4 de abril de 2026 - 04:00

La fauna autóctona está en riesgo por lo que hay que impedir la caza furtiva

La preservación de la fauna autóctona se ha convertido en una urgencia ineludible para San Juan y toda la región de Cuyo. La caza furtiva, que cada tanto resurge con fuerza en parajes alejados y áreas protegidas, sigue poniendo en peligro a especies que ya subsisten con enormes dificultades. Más que un problema aislado, se trata de una amenaza directa contra el equilibrio ambiental y el patrimonio natural de la provincia.

Hoy más que nunca resulta imprescindible asumir el compromiso de proteger este recurso natural.
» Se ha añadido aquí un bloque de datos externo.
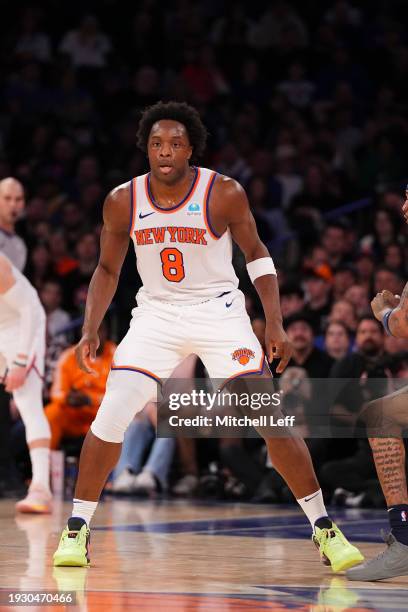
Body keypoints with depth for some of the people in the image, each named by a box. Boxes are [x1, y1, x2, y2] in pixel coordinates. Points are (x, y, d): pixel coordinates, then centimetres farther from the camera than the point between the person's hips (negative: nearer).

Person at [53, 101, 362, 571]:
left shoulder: (224, 194, -14)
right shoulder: (122, 202, -7)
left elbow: (256, 253, -1)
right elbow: (108, 269, 7)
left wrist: (275, 324, -8)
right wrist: (90, 332, -4)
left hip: (219, 312, -2)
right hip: (157, 315, 2)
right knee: (111, 417, -12)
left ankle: (324, 530, 2)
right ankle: (77, 528, 4)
El accionar de los cazadores furtivos, motivados muchas veces por el lucro o por la idea de la caza como deporte, avanza sobre animales que cumplen un rol esencial en la biodiversidad local. Cada ejemplar que desaparece implica una pérdida irreparable para los ecosistemas que sostienen la vida en ambientes frágiles como los de nuestra región.

Diversas especies características de San Juan se encuentran en peligro de extinción. La vicuña encabeza la lista de animales más codiciados, seguida por la iguana, el cóndor andino, el zorro colorado y las tortugas terrestres. Su desaparición no solo significaría un daño ecológico, sino también cultural y científico, ya que forman parte de la identidad natural de la provincia.

La problemática se vincula además con desafíos globales como el cambio climático y la destrucción de hábitats. Según la Unión Internacional para la Conservación de la Naturaleza, miles de especies en el mundo están amenazadas por acciones humanas que incluyen incendios forestales, desmontes, contaminación y expansión urbana. En San Juan existen alrededor de 300 especies autóctonas que requieren protección activa frente a estas presiones.

Aunque la legislación provincial prohíbe la caza de animales silvestres en peligro de extinción, la práctica ilegal persiste. Esto evidencia la necesidad de fortalecer controles, incrementar la presencia de guardafaunas y aplicar tecnologías de monitoreo que permitan detectar incursiones furtivas. Sin embargo, la respuesta no puede limitarse al castigo. Es imprescindible desarrollar campañas de concientización que promuevan el respeto por la vida silvestre desde la educación y la participación comunitaria.

La caza furtiva representa hoy uno de los negocios ilegales más rentables del mundo, solo superado por el tráfico de drogas y armas. Combatirla requiere una estrategia integral que combine prevención, sanciones efectivas y cooperación entre autoridades, productores rurales y organizaciones ambientalistas.

Preservar la fauna autóctona no es una opción romántica ni un lujo ecológico. Es una responsabilidad colectiva. Defender a las especies que aún resisten significa cuidar el equilibrio ambiental y garantizar que las futuras generaciones puedan convivir con la riqueza natural que distingue a San Juan. Solo con decisión política y compromiso social se podrá poner fin a una práctica que amenaza la vida misma.